Passage shown -
══════════════════════════════
You haven't lived until you've been puked on by a Volunteer.
The Flash knew the weekend would be an eventful one when, while picking up a visitor at Sky Harbor Airport on Friday, two large contingents from Florida and Tennessee arrived on charter flights. At the baggage area, the two groups heckled each other, and the sky caps--no doubt hoping for tips--led the Seminole backers in their familiar, and obnoxious, tomahawk chop.
Over the loudspeaker came the announcement that the group from Florida could retrieve its baggage at carousel No. 1.
"Did you hear that?" a man bedecked in maroon shouted in the direction of the visitors from Tennessee. "Florida State baggage can be picked up at carousel NUMBER ONE. Tennessee baggage can be picked up at carousel NUMBER TWO."
Ah, the hilarity. By Saturday, the Valley was filled with more Southerners than a demolition derby.
The Flash hiked to the upper levels of Sun Devil Stadium Monday night to sit through the four-hour television commercial, interrupted by a few minutes of sloppy football action, known as the Fiesta Bowl.
Sitting amid a sea of orange-clad, sweet-natured people who punctuated their backwoods twang with frequent bursts of inanity, the Flash settled in for a great game between college football powerhouses.
But that wasn't what happened. Instead, after being reminded about 400 times that this was--all together now--the First True National College Football Championship, a mediocre contest between seemingly confused footballers lurched along in short bursts between endless interruptions to a 23-16 finish in favor of the Tennessee Volunteers.
The Vols were hailed as national champions even before the final gun, as Mesa Tribune workers outside the stadium hurriedly delivered special editions of the outcome while the fourth quarter wasn't half over. (The Flash suggests the Trib's new motto should be: "We Print Real Fast--And It Might Even Be Right!")
Despite the hype, most folks seemed to realize that the vaunted Bowl Championship Series is only slightly less artificial than the completely unsatisfying old way of selecting a national champion--by voting. Since football is a sports contest, and not a political race, fans had grown weary of the system. But with bowl games protecting their multimillion-dollar interests, the BCS is supposed to satisfy the obvious need for a playoff tournament. Don't believe it. The Ohio State Buckeyes or the Arizona Wildcats--both of whom played one bad quarter all season--could have whipped either of the teams that limped onto the field Monday night.
Perhaps the players were feeling the effects of having spent more than a month enduring the hype of a capitalist orgy.
Monday night, both players and fans endured the excesses of corporate greed in what should have been a spectacle dedicated to sport, not profits.
══════════════════════════════
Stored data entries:
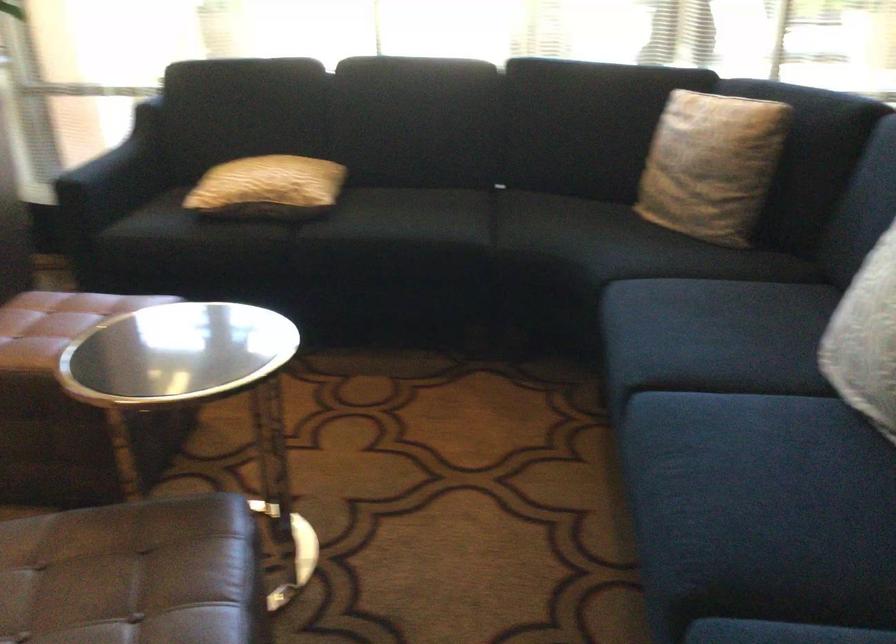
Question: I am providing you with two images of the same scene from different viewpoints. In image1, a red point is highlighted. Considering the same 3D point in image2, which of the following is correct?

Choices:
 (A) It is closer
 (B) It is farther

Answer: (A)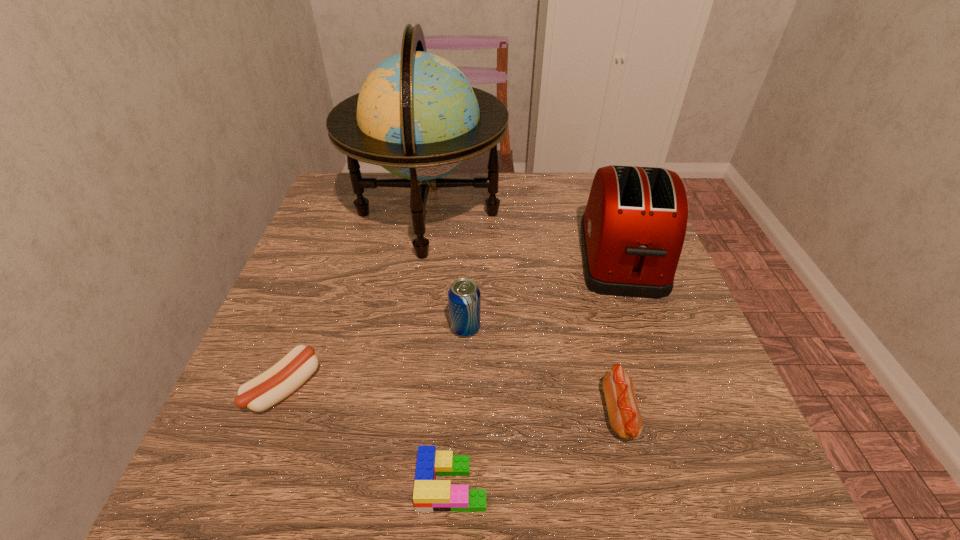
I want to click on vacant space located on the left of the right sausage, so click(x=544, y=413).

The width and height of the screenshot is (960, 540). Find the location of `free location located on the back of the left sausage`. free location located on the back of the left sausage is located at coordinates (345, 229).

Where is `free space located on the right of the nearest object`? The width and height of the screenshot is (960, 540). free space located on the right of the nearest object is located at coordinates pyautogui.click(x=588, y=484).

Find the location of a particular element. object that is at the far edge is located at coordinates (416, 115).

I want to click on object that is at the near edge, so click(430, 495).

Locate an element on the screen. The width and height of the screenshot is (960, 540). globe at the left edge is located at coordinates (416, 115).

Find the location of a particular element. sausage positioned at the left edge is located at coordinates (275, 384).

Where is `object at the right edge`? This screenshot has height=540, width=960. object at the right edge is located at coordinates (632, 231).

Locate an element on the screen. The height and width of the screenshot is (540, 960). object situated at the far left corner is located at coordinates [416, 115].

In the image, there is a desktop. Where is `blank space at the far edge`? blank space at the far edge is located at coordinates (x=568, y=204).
══════════════════════════════
Prompt 1 - From the Fiesta Bowl column, pull out the passage from "But that wasn't" to "the Tennessee Volunteers.", word for word.
Prompt 2 - In the Fiesta Bowl column, what was the final score and which team won?
Nothing in the listing is needed here.

Written reply 1 -
But that wasn't what happened. Instead, after being reminded about 400 times that this was--all together now--the First True National College Football Championship, a mediocre contest between seemingly confused footballers lurched along in short bursts between endless interruptions to a 23-16 finish in favor of the Tennessee Volunteers.

Written reply 2 - The Tennessee Volunteers won 23-16.